TEXT:
________
# Do Tai Chi practisers spar?



## stevieb_8006 (Oct 7, 2006)

_ was wondering if sparring is involved or any drills with combat in mind?_


----------



## East Winds (Oct 8, 2006)

Stevie,

Simple answer - Yes.

Very best wishes


----------



## Jade Tigress (Oct 8, 2006)

Hi Stevie, Welcome to Martial Talk!


----------



## Bob Hubbard (Oct 8, 2006)

If you are looking for something akin to high energy, full tilt sparring, similar to most hard styles and MMA systems, I don't believe you'll find it.  My limited experience hasn't turned that up under the TaiChi name.

But, I have sparred against Tai Chi practitioners, in one case it was explained to me that the reason I was resting on the mat was due to something to do with a Lute and a Horses mane, LOL!


----------



## East Winds (Oct 8, 2006)

Stevie,

Bob is correct. But be aware that not all Taiji teachers teach, or even know the martial aspects of the form. As you may be aware, each posture in Taiji has a martial application and many applications can be applied to different forms of attack. For instance "Grasp the Birds Tail" can be two arm locks followed by a press and a final push away. There is also a two man fighting form where partners attack and defend using the Taji postures in sequence. There is also "free form" where partners attack and defend at full speed. However in all these practises Taiji principles must be strickly adhered to.

Hope this helps

Very best wishes


----------



## Shrewsbury (Oct 8, 2006)

Though most do not teach "fighting" aspects of tai chi, the few that do usually do more controlled and slow moving drills.
but tai chi does have fast drills and we "spar' quite often, including striking, throwing, and locking techniques. just like any "martial" art taichi incorporates fast sparring, hard sparring, controlled sparring, and free drills and sparring, into its methods.


----------



## davemitchel (Oct 22, 2006)

Yes Stevie. Some of the styles do, like Yang. If you want to see how it is done, go to the youtube site on the web,  where you will be able to find T'ai Chi Sparring videos.

Peace
Dave


----------
________
MATERIAL PROVIDED:

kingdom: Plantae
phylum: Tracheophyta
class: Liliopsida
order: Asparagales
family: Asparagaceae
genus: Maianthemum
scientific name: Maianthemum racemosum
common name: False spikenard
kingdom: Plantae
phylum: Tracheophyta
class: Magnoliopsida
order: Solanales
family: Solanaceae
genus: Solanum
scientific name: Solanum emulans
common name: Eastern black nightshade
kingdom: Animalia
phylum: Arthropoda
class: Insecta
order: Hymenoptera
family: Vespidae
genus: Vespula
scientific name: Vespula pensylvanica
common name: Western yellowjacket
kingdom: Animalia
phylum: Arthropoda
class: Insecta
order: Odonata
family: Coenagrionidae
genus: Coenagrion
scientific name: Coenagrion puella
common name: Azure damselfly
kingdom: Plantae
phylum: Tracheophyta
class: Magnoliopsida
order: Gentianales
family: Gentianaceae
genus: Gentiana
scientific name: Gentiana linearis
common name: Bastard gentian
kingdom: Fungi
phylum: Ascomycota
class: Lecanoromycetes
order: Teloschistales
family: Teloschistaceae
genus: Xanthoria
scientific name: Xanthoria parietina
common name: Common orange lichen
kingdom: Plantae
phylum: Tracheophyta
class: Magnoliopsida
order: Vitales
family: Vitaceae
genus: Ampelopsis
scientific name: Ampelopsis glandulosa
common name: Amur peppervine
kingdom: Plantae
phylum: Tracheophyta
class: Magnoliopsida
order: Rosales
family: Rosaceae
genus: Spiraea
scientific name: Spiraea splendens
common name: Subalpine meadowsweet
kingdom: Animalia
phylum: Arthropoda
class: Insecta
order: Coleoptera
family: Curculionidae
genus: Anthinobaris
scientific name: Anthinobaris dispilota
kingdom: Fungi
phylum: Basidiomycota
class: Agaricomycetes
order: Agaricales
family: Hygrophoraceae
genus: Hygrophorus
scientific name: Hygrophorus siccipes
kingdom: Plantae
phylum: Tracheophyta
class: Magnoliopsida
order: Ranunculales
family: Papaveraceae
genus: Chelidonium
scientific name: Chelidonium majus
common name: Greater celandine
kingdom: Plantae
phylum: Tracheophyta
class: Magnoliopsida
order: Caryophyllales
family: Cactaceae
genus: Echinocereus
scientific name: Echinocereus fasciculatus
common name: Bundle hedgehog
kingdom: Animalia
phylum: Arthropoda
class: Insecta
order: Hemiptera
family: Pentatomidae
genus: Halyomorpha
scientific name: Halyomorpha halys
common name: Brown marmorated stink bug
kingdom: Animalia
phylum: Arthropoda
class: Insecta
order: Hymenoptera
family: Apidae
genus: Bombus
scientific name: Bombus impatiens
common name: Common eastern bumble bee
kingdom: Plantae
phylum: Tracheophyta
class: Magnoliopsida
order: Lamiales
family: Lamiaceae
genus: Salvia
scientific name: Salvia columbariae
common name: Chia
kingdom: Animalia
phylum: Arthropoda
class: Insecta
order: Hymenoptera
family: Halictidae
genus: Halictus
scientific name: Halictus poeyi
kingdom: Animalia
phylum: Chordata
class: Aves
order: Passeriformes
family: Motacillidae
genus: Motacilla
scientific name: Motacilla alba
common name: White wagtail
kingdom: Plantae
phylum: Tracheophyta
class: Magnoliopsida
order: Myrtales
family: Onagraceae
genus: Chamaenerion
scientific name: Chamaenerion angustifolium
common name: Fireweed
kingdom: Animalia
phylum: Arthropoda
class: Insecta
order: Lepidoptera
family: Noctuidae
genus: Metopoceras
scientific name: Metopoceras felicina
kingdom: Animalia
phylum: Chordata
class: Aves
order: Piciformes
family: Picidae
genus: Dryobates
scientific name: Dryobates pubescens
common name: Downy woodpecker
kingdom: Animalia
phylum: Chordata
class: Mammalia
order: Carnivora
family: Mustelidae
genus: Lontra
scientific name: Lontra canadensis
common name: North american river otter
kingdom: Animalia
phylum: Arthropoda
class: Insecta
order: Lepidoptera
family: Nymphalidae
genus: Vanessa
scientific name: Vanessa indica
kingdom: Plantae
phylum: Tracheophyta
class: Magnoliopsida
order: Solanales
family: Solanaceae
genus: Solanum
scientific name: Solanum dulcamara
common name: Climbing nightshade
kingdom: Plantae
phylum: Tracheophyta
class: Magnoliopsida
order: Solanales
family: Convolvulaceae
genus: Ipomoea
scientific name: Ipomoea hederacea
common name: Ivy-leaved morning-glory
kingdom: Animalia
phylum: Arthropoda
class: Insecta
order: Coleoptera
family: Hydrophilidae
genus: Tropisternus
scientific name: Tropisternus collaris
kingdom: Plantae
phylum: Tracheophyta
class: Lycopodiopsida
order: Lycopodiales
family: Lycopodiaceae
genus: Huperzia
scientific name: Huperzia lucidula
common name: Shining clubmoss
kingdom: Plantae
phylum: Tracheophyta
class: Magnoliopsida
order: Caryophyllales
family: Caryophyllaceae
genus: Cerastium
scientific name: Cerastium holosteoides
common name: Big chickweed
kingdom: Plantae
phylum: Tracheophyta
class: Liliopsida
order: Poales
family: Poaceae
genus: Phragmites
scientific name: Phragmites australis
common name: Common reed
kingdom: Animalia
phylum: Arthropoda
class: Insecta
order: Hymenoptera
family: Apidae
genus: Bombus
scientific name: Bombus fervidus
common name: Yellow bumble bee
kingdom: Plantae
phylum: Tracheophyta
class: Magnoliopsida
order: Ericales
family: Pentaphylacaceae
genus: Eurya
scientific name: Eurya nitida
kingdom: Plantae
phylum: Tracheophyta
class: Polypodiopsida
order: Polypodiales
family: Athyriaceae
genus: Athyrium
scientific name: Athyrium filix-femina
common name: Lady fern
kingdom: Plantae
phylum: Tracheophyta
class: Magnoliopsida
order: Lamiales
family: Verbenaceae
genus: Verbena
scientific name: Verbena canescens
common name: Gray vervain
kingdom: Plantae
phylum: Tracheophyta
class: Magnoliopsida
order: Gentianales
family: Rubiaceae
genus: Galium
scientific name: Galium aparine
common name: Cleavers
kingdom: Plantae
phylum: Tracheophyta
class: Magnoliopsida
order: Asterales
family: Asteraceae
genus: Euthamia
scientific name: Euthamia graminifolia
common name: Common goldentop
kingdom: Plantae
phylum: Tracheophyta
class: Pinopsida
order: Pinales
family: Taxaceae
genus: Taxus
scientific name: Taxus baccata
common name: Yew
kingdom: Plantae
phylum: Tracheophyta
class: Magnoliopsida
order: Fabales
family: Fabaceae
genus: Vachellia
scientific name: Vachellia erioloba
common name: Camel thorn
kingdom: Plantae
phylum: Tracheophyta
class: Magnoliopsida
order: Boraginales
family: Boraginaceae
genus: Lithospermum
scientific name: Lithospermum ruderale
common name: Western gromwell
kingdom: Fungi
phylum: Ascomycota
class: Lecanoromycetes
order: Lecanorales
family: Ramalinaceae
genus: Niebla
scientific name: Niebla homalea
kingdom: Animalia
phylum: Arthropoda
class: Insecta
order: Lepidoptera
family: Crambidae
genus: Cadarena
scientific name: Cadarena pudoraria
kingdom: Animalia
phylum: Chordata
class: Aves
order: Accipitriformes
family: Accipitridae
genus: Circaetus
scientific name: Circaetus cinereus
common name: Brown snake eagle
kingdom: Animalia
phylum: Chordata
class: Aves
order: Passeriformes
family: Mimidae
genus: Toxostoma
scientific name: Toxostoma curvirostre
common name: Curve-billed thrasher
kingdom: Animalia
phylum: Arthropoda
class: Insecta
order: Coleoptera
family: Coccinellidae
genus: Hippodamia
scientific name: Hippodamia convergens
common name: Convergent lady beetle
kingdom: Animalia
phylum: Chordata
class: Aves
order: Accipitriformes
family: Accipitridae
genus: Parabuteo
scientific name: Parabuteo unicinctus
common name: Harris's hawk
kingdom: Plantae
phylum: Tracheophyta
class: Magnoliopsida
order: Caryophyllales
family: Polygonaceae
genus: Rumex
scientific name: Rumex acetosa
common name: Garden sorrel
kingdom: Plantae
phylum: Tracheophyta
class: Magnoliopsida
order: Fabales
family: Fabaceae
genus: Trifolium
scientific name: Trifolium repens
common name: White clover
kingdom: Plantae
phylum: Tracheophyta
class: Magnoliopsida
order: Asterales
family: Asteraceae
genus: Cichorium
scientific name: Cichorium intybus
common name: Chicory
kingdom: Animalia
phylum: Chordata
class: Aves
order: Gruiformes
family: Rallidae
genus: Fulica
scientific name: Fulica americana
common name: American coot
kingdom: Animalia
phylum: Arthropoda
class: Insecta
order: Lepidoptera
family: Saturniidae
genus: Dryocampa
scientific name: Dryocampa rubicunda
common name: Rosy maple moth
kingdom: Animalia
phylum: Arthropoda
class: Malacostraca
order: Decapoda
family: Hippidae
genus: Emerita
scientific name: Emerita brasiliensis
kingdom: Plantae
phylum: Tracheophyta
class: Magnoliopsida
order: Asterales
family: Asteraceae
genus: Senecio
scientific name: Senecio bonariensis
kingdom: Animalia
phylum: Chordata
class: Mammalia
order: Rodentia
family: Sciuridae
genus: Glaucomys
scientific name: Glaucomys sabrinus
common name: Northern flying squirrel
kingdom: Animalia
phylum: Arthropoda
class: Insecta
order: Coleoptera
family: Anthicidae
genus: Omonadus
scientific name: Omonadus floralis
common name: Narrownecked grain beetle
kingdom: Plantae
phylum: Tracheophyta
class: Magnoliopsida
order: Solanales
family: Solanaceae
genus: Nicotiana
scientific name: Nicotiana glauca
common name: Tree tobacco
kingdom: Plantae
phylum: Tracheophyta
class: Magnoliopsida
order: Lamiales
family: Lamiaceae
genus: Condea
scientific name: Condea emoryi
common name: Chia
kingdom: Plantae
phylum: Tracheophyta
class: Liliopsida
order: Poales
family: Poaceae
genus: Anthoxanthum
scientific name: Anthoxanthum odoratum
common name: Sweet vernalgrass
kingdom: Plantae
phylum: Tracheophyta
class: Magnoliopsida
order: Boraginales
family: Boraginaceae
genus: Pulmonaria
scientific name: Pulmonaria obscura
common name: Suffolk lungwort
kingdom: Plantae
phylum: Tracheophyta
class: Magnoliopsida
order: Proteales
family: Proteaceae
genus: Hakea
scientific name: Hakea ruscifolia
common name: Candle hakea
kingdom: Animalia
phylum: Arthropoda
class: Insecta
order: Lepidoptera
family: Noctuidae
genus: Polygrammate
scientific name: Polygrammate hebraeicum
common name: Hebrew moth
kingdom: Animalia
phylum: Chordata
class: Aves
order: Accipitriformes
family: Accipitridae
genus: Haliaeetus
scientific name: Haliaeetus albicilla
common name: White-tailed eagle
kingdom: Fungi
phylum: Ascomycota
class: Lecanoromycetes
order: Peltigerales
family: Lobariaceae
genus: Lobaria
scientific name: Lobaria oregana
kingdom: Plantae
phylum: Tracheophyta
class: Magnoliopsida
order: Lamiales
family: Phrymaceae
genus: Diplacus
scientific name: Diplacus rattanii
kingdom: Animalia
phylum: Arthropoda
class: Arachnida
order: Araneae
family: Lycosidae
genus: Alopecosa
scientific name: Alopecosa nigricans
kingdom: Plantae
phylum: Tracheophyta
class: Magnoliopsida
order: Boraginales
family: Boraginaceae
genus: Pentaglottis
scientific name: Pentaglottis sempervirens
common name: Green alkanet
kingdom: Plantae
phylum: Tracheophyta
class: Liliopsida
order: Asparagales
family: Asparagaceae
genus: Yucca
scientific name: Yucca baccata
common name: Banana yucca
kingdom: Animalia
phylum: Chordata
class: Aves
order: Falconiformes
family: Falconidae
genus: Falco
________
SHORT TASK: Write out the passage of the tai chi sparring thread, unchanged, from "If you are looking" down to "the TaiChi name.".

WORKED SOLUTION:
If you are looking for something akin to high energy, full tilt sparring, similar to most hard styles and MMA systems, I don't believe you'll find it.  My limited experience hasn't turned that up under the TaiChi name.